Masayminch ("We're not fasting" in the local Arabic dialect) was founded last month by Moroccan youths seeking to defend individual liberties, starting with the right of non-believers to eat, drink or smoke in public during the Muslim holy month.
"The essential vision is to tell society that we are different, and that we shouldn't have to hide to live in peace," Imad Iddine Habib, 23, a co-founder of the group, told AFP.

Morocco has a reputation as a particularly tolerant Muslim country, where the form of Islam practised is distinctly moderate.
There are plenty of bars in the main cities, though they tend to close during Ramadan and some may refuse to serve Moroccans. Women enjoy relatively extensive freedoms.

But it remains a deeply religious society -- 89 percent of Moroccans consider religion to be "very important" in their lives, according to a recent study by the Pew Research Centre, a US think-tank.
For a Moroccan not to fast during Ramadan is viewed as something of a taboo.

"Most people are shocked if they see someone eating in the streets. There's a feeling of resentment, that they are not respecting society," said Omar Benjelloun, a human rights lawyer.
At the heart of the debate is article 222 of Morocco's penal code, which states that anyone "breaking the fast in a public place during Ramadan, without a reason accepted" in Islam, can be imprisoned for up to six months and fined.

Communication Minister Mustapha El Khalfi, of the PJD, the moderate Islamist party that came to power after winning the November elections, was quoted as saying last month that the government would be "firm in enforcing the law, as it has been since taking office."
Getting round the problem is straightforward enough -- most shops remain open during the day, so if your self-discipline weakens as your stomach starts to growl, there's no law to stop you going home for a bite to eat.

But people do get into trouble.
Local media reported last week that four youths, two men and two women, were arrested near the central town of Beni Mellal, northwest of Marrakesh, and are awaiting trial, after a farmer saw them eating and smoking by the roadside and informed the police.
Another incident highlighted the depth of feeling over the issue.

Two young men filed a complaint against the son of an MP, independent daily Al-Akhbar Al-Youm reported this month, accusing him of ramming into them in his car and causing injuries, after they criticised him for smoking in public.

Habib, the Masayminch activist, argues that although Morocco is a largely Islamic society, there are many non-practising Muslims who simply fast to avoid getting into trouble, and accuses those who defend the law of "hyprocrisy."
"People drink and smoke. There is prostitution everywhere. But then (during Ramadan), they don't tolerate that you are not a Muslim," he told AFP.

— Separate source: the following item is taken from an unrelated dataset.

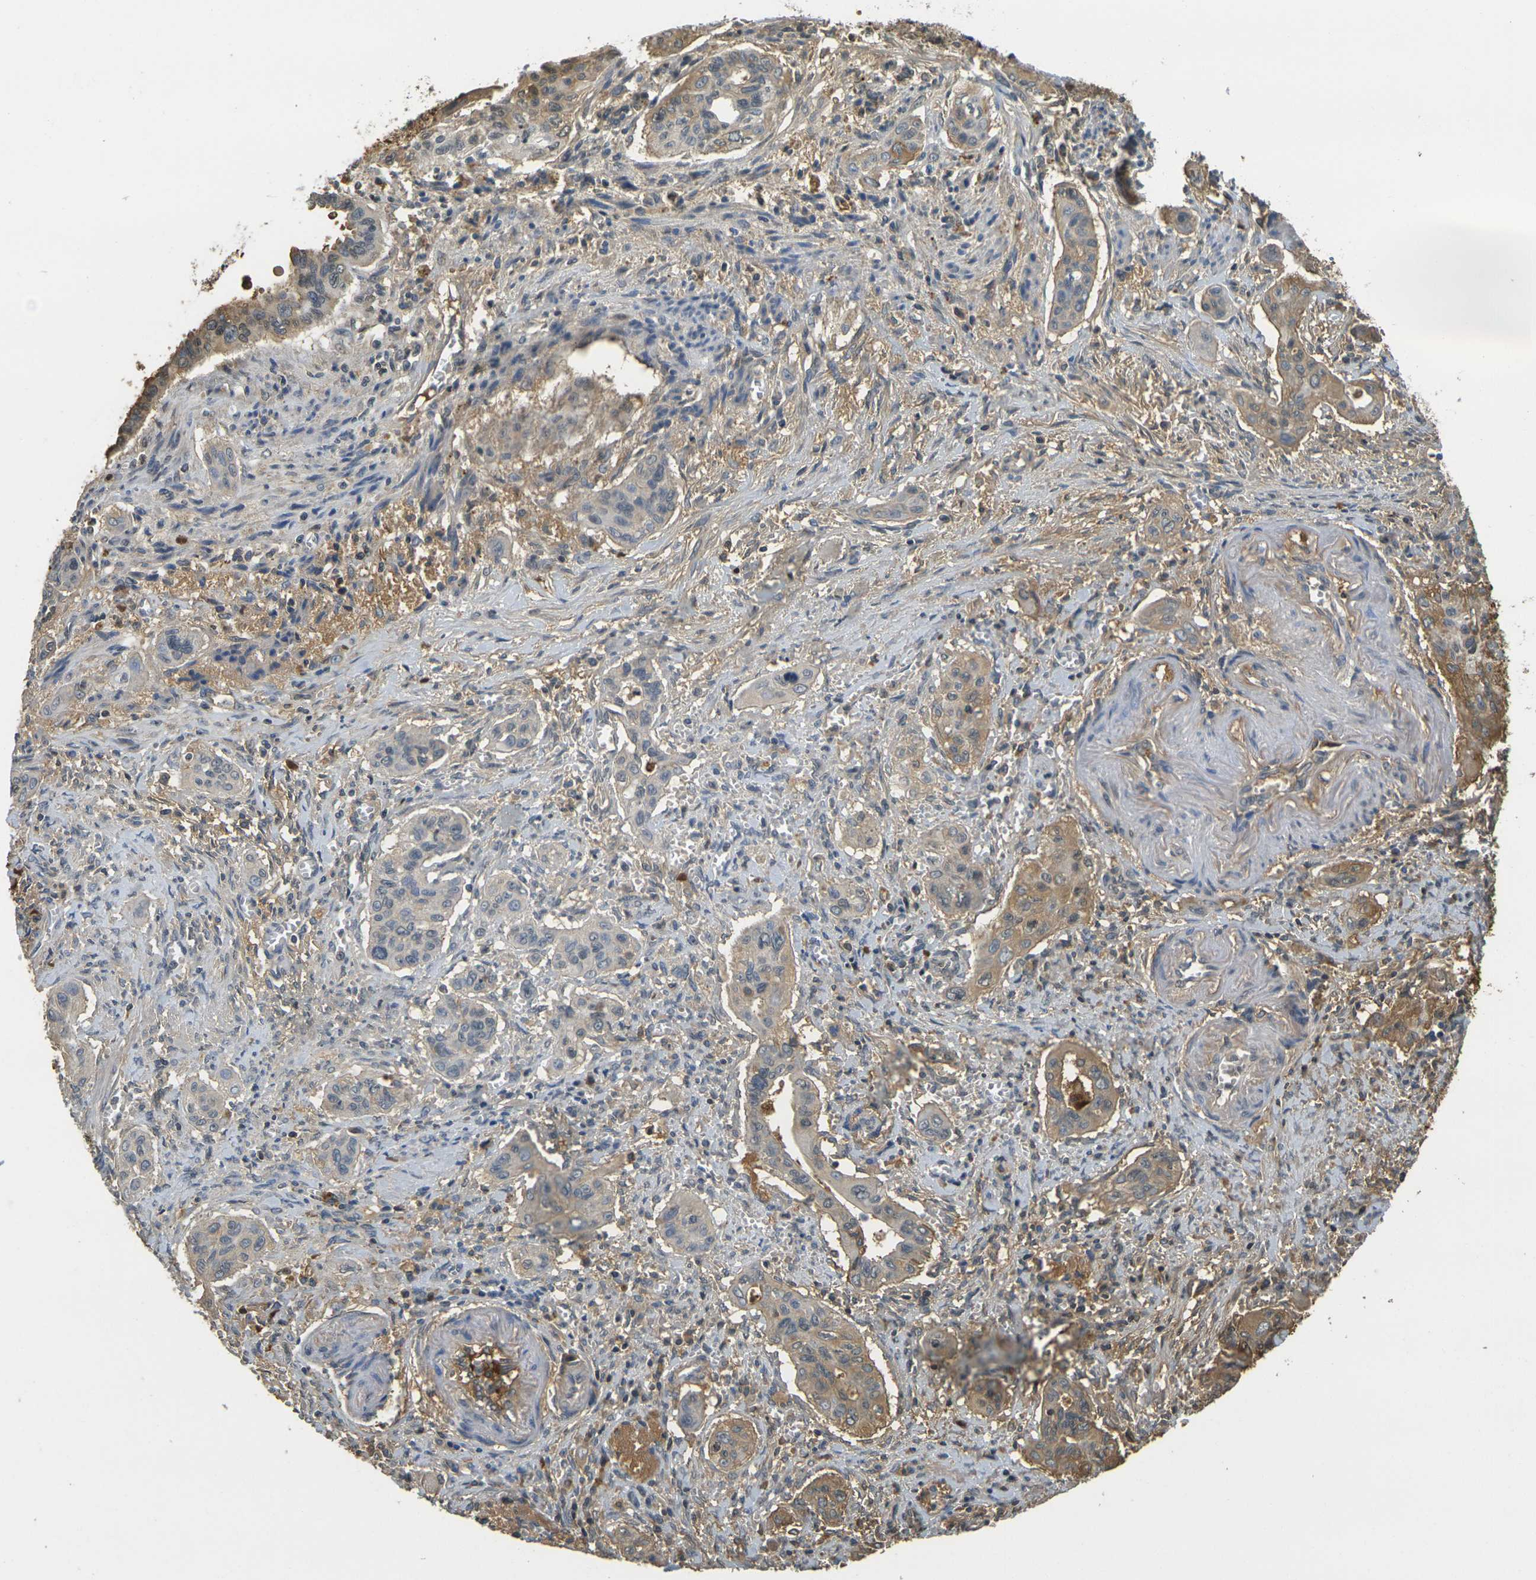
{"staining": {"intensity": "moderate", "quantity": "<25%", "location": "cytoplasmic/membranous"}, "tissue": "pancreatic cancer", "cell_type": "Tumor cells", "image_type": "cancer", "snomed": [{"axis": "morphology", "description": "Adenocarcinoma, NOS"}, {"axis": "topography", "description": "Pancreas"}], "caption": "Immunohistochemistry (IHC) staining of pancreatic cancer (adenocarcinoma), which reveals low levels of moderate cytoplasmic/membranous positivity in approximately <25% of tumor cells indicating moderate cytoplasmic/membranous protein positivity. The staining was performed using DAB (3,3'-diaminobenzidine) (brown) for protein detection and nuclei were counterstained in hematoxylin (blue).", "gene": "PLCD1", "patient": {"sex": "male", "age": 77}}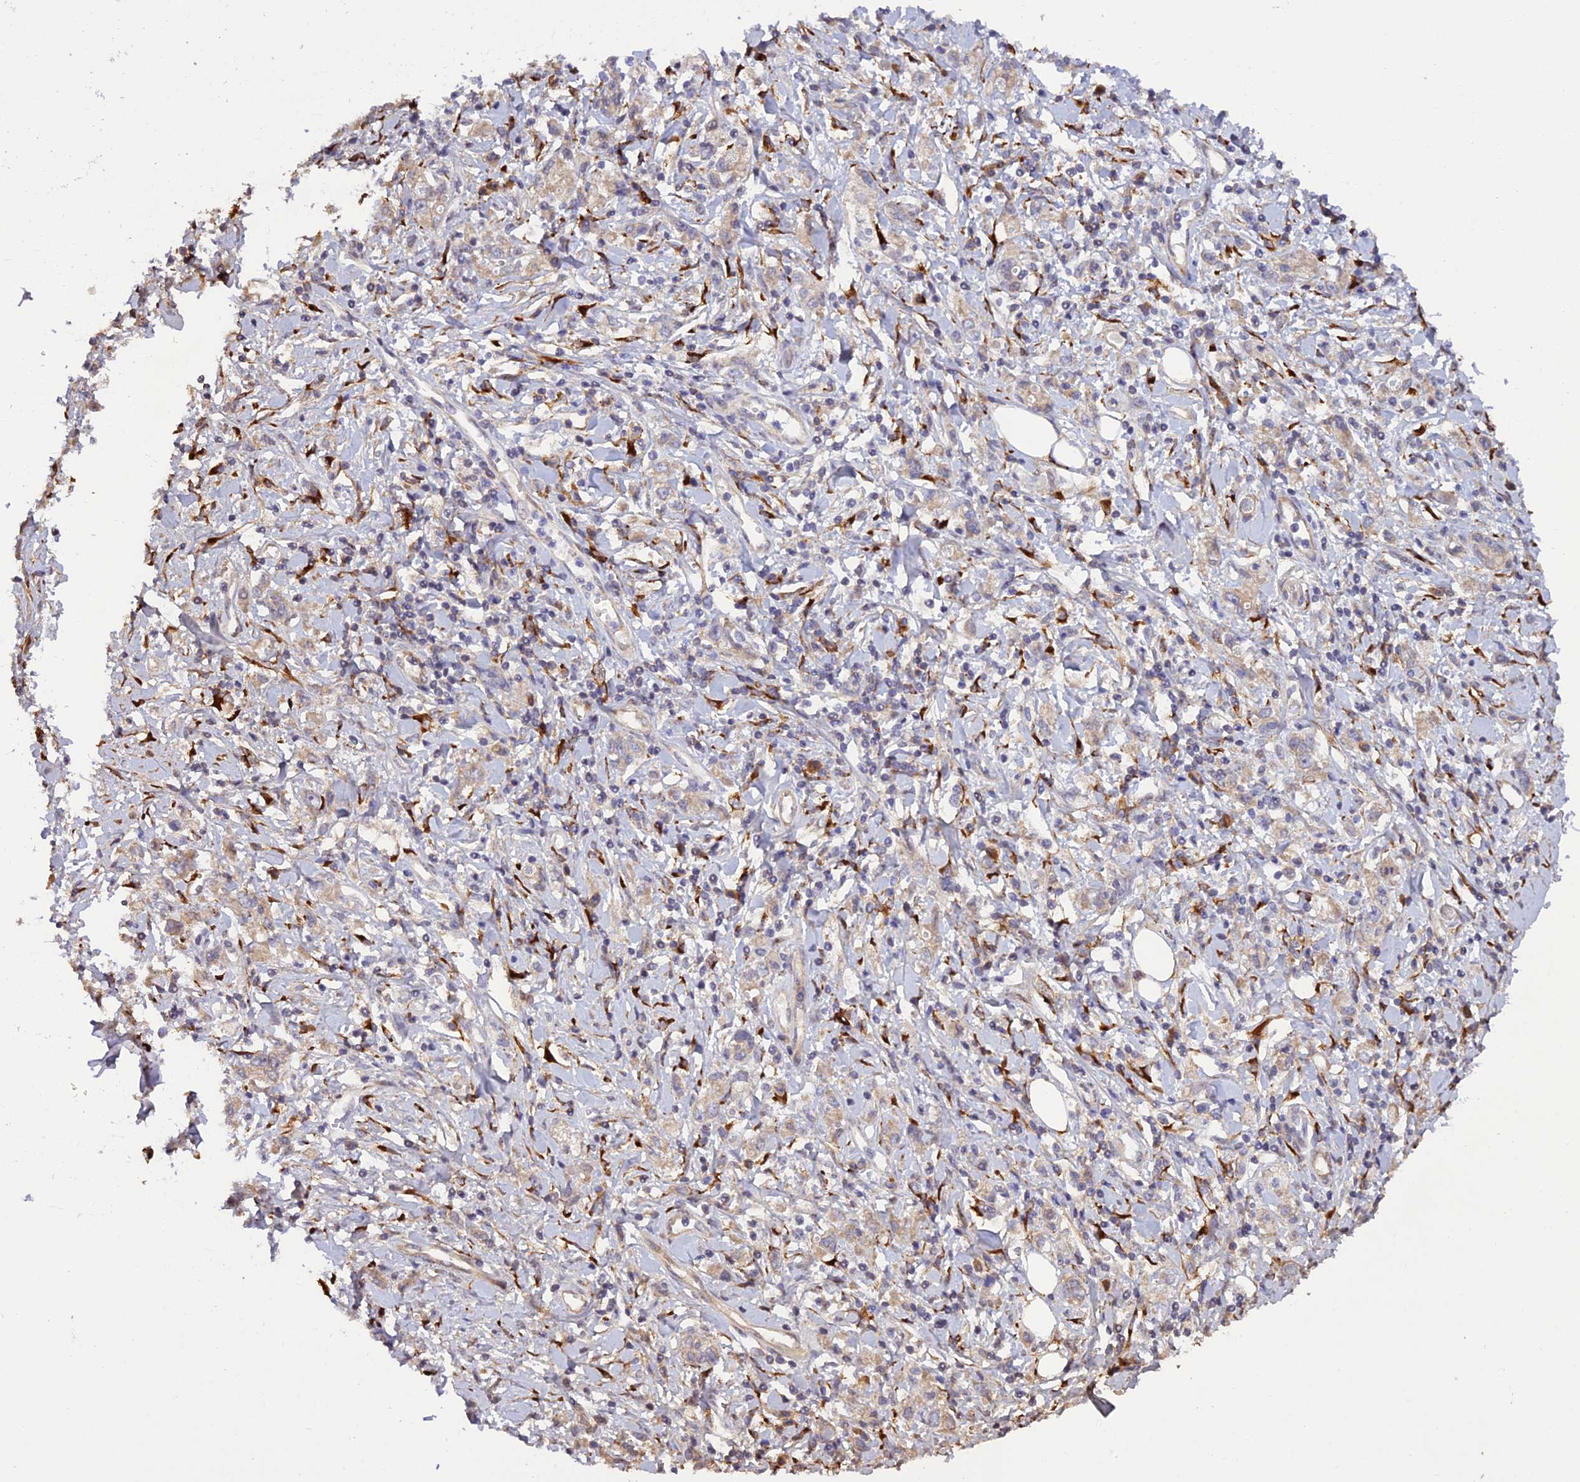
{"staining": {"intensity": "weak", "quantity": "<25%", "location": "cytoplasmic/membranous"}, "tissue": "stomach cancer", "cell_type": "Tumor cells", "image_type": "cancer", "snomed": [{"axis": "morphology", "description": "Adenocarcinoma, NOS"}, {"axis": "topography", "description": "Stomach"}], "caption": "Immunohistochemical staining of adenocarcinoma (stomach) displays no significant expression in tumor cells.", "gene": "P3H3", "patient": {"sex": "female", "age": 76}}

"We want to abrogate this law. We are not believers, and society has no right to impose its beliefs on us," he added.
But even for progressively-minded Moroccans who would like to see greater personal freedoms and who fear the kind of restrictions that a more Islamic government might impose, the Masayminch activists are barking up the wrong tree.

"Individual liberties and human rights are much more important than having a picnic during Ramadan," said Benjelloun, the lawyer.
"What Masayminch are doing doesn't serve the cause of secularism and modernity. This is a gift to their enemies," he added, referring to hardline Islamists.

At one of the few cafes open for business during the day in central Rabat, Jose, 46, believes it is simply a question of respecting the country's Islamic culture.

"Even if you are not a Muslim, if you want to smoke or eat, you should do so in private. These people are spitting on society," says the Spaniard, enjoying a coffee in the cafe's upstairs section that allows customers to be served out of sight.